Sin embargo, a pesar de que ya hoy su deber está ampliamente cumplido por haber hecho avanzar de fase a Sudáfrica, se ve alejándose en breve de esta selección pero no por cuestiones futbolísticas, sino por temas personales: extraña mucho a su familia que vive en Bélgica, en especial a sus nietos.
“La familia es muy importante, esta Copa del Mundo comenzó el 11 de junio cuando todavía hay escuela en Bélgica, así que los padres no pueden dejar de llevar a los niños a la escuela y por eso no pueden venir a los partidos”, contó y con un dejo de melancolía agregó: “Si hubiera sido posible, habrían estado aquí, estoy seguro de eso”.

Aun así, acepta conformarse con lo que la tecnología le da: “Regularmente me envían videos en WhatsApp de los momentos en que están viendo el partido de Sudáfrica, celebrando como el otro día contra Corea del Sur”.
Como jugador, su carrera fue extensa: desde 1970, cuando debutó en el Anderlecht de la Primera División de Bélgica hasta 1988, cuando con 36 años se retiró en el Brujas, el segundo club de su trayectoria como futbolista.
Claro que el momento cumbre lo vivió ya de grande, un par de años antes de decirle adiós al fútbol, cuando estuvo entre los 22 jugadores que conformaron el plantel de Bélgica que finalizó en el cuarto puesto del Mundial 86. Y que en semifinales perdió contra la Argentina de Maradona.
De aquel histórico partido que se jugó el 25 de junio de 1986, su camiseta con el número 19 quedó en manos del otro que tuvo ese mismo número aquella tarde: Oscar Ruggeri. El cabezón, hace un tiempo, cuando mostró en televisión varias de las camisetas de su colección, exhibió la de Hugo Broos.

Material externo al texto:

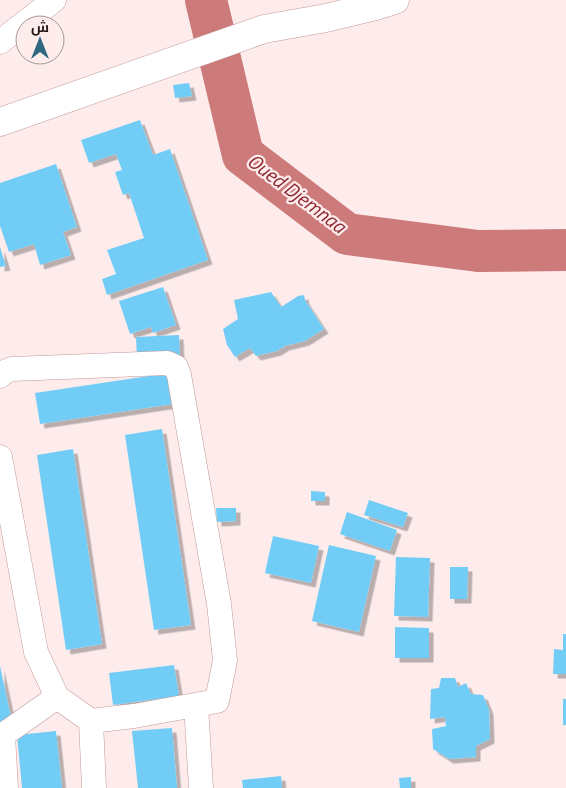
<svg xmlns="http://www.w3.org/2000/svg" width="566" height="788" viewBox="0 0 566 788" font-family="'Titillium Web',Cairo,sans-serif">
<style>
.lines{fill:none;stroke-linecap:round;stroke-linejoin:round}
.river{stroke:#cd7a7a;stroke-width:42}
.building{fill:#71cdf5;filter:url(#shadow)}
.minor-casing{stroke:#c29999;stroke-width:25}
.primary-casing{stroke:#c29999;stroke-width:29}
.minor{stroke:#fff;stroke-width:24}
.primary{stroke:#fff;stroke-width:28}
.labels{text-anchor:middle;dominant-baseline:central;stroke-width:4.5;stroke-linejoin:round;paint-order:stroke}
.water-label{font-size:20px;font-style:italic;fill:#8c2831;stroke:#feecec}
</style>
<defs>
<filter id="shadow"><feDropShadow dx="4.5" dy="4.5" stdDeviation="0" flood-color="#0004"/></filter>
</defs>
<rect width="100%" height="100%" fill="#feecec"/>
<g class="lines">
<!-- river -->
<path class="river" d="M 206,0 L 243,155 L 347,234 L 478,251 L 566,250"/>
</g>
<!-- building -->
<path class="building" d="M 189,83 L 192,96 L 175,98 L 173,85 Z
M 140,120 L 153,155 L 170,149 L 208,260 L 107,295 L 102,279 L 116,274 L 107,250 L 144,238 L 129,193 L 123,195 L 115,172 L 122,170 L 116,154 L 89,163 L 81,140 Z
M 56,164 L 77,227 L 63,232 L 71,255 L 40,265 L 34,244 L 9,252 L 0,226 L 0,183 Z
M 0,247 L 6,266 L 0,267 Z
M 163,287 L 176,325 L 153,333 L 151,327 L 130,334 L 119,301 Z
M 271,292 L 281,307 L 298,296 L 304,295 L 305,300 L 324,329 L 305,341 L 285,346 L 277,351 L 256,356 L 250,348 L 235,357 L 227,345 L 223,329 L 238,319 L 234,300 Z
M 179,335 L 180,358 L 137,360 L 136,337 Z
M 169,373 L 173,404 L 40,424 L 35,393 Z
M 162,429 L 191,625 L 154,630 L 125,435 Z
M 73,449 L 102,644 L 66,650 L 37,455 Z
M 311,491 L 325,492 L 325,501 L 311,501 Z
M 369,500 L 408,513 L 403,527 L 364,515 Z
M 216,508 L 236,508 L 236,521 L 217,522 Z
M 347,512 L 397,530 L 390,551 L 340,534 Z
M 273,536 L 319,546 L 311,583 L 265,573 Z
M 329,545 L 376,556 L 359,632 L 312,621 Z
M 396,557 L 430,558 L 428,617 L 394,616 Z
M 450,567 L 468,567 L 467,599 L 450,599 Z
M 395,627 L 429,628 L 429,658 L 395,658 Z
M 563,634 L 566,634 L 566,674 L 553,674 L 554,649 L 563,650 Z
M 174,665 L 179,696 L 113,705 L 109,673 Z
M 0,666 L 12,722 L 0,725 Z
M 441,678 L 455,678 L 458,687 L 466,683 L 471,694 L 483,695 L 489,710 L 490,739 L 476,746 L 476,757 L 449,759 L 433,749 L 432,729 L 446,726 L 445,717 L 430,719 L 431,689 L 439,688 Z
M 563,699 L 566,699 L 566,725 L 563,725 Z
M 172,728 L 177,788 L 138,788 L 132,731 Z
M 56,731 L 62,788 L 22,788 L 17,735 Z
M 281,776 L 282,788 L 243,788 L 242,780 Z
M 411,777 L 411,788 L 400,788 L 399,778 Z"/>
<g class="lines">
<!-- minor casing -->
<g class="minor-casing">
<path id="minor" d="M 0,42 L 54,0
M 0,376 L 4,372 L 12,369 L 167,363 L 176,367 L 179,375 L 219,604 L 225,660 L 217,701 L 134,716 L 91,721 L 57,697 L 36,652 L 0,457
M 196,705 L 201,788
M 91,721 L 94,788
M 6,788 L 3,735 L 57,697"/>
</g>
<!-- primary casing -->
<g class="primary-casing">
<path id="primary" d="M 0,122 L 264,29 L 326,18 L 376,6 L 395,0"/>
</g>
<!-- minor -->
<use href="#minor" class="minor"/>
<!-- primary -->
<use href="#primary" class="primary"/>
</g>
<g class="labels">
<!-- water labels -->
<g class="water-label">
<text transform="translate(297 193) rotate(37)">Oued Djemnaa</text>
</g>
</g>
<!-- north arrow -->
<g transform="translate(40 40)"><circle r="24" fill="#feecec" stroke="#a69696"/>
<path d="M0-4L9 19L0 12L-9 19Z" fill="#2d6880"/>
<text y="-8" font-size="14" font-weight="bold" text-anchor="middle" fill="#231515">ش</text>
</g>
</svg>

A Ruggeri le quedó el recuerdo de Bross en formato de camiseta y a Bross el recuerdo de Maradona, que en ese partido convirtió dos goles increíbles: uno, con un sutil toque de zurda ante la salida de Pfaff, el arquero belga.
Y el otro, con una memorable apilada de cinco rivales belgas, que si no está tan vigente como leyenda es porque un partido antes, Diego le había hecho el gol del siglo a los ingleses.
“En esa semifinal jugamos contra dos rivales: el equipo argentino y luego Maradona. Perdimos esa semifinal, y puedo decir incluso que perdimos contra Maradona ese día. ¡Él estuvo fantástico!“, rememoró Broos sobre Diego, que fue el líder de un equipo argentino que ese día jugó su mejor partido en México 86.
Y, además, comparándolo con Messi, habló de la dificultad de marcar a jugadores como Maradona. “A ese tipo de jugadores no se les puede marcar. Hacen lo que quieren porque son muy buenos. Simplemente tienes que intentar por todos los medios de detenerlos, pero casi siempre acaba muy mal para ti”.